_Texto de origen:_
Por tanto, los conflictos que van a devenir en los años más turbulentos del siglo que recorremos regresarán al fondo y no a la forma, abrazarán lo material abandonando lo ideal, y sobre todo, el orgullo nacional va a dejar paso a un orgullo generacional. Un desempleo juvenil crónico retroalimenta una crisis demográfica que poco a poco va a ir calcinando las instituciones personales que creímos intocables, tales como la propiedad, el desarrollo profesional o la independencia económica. Cualquier teórico sobre el presente debería ser capaz de entender que el abismo de la desesperación es muy hondo, pero no les suele salir a cuenta.

Como Bannon, Bertrand de Jouvenel también también fue repudiado por los intelectuales y políticos liberales de la Francia corrupta e indolente que nació tras el Tratado de Versalles. Un país dirigido por una clase política pacifista que confió en lo de “no seremos como ellos” para plantar líneas defensivas en vez de tomar acción. El destierro civil del escritor fue más sangrante aún, porque los progresistas de la época se dejaban caer por los salones de sus padres cuando habían de colocar a nuevos diputados. Jouvenel, por sus obsesiones posteriores, plasmó en su obra cómo el Estado fiscal había permanecido impasible ante el avance de los nuevos modelos de Estado totalitario.

_Extracto de datos:_

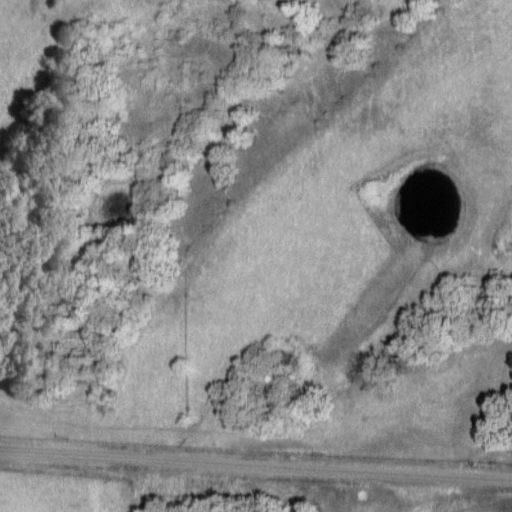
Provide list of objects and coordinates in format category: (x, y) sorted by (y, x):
building: (82, 0)
road: (255, 470)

_Tarea 1:_ Enumera las instituciones personales que, según el texto sobre el orgullo generacional, la crisis demográfica irá calcinando.
_Tarea 2:_ Continúa el texto sobre el orgullo generacional a partir de su última oración.
El listado no interviene en nada de esto.

_Resultado 1:_ La propiedad, el desarrollo profesional y la independencia económica.

_Resultado 2:_
Consideró traumática la caída de Checoslovaquia primero, y de Polonia, después. Pero ya era demasiado tarde para que en Francia escucharan sus advertencias sobre cómo las naciones habían muerto en manos de las élites estatales (las conocía de primera mano) que curiosamente sólo se encontraban en la Europa continental. Unas élites surgidas al amparo de las democracias liberales del siglo XIX, y que a diferencia de las americanas y las anglosajonas, detestaban las libertades individuales, las asambleas parlamentarias y plantaban la bandera del estado constitucional como sustituto de una comunidad política en la que se valoraban los intereses particulares (ecos del Brexit)
Sin embargo, a diferencia del propio Jouvenel, no queda ni un atisbo de capacidad de autocrítica en los nuevos defensores del sistema. Tal es así, que el llanto liberal y antinacionalista de la actualidad, recuerda a lo que dijeron los que le dieron la espalda por entrevistar a Hitler o al General Mola. Pero esto no debe sorprender, ya que como interpreta Dalmacio Negro de Sobre el poder, en la distinción hobbesiana del Estado Leviatán respecto al Estado Minotauro, ha vencido este último desde el triunfo de la sociedad internacional. El Estado Minotauro, que drena la capacidad del hombre, no redistribuye (pues la redistribución necesita de un poder que establece sus criterios sobre los que se va a realizar), y divide a los individuos en función de su adscripción al derecho positivo (se refiere a esto como el arma definitiva de la legislación) para olvidar la costumbre y la tradición nacional.

En este momento, no son los devorados por el Minotauro los que reaccionan, sino los asimilados a este los que sienten una urticaria momentánea tras cuatro años de trumpismo. Porque como dice la leyenda del rey Minos, es difícil salir del laberinto de Dédalo cuando tienes un pueblo que no deja de ofrecerte tributos.
La reacción supone, por tanto, una respuesta inmunitaria por contacto con un elemento agresivo. Normalmente son de carácter leve, pero la debilidad del sistema inmunitario puede hacer que se produzca una anafilaxia que lleve a la muerte en cuestión de quince minutos.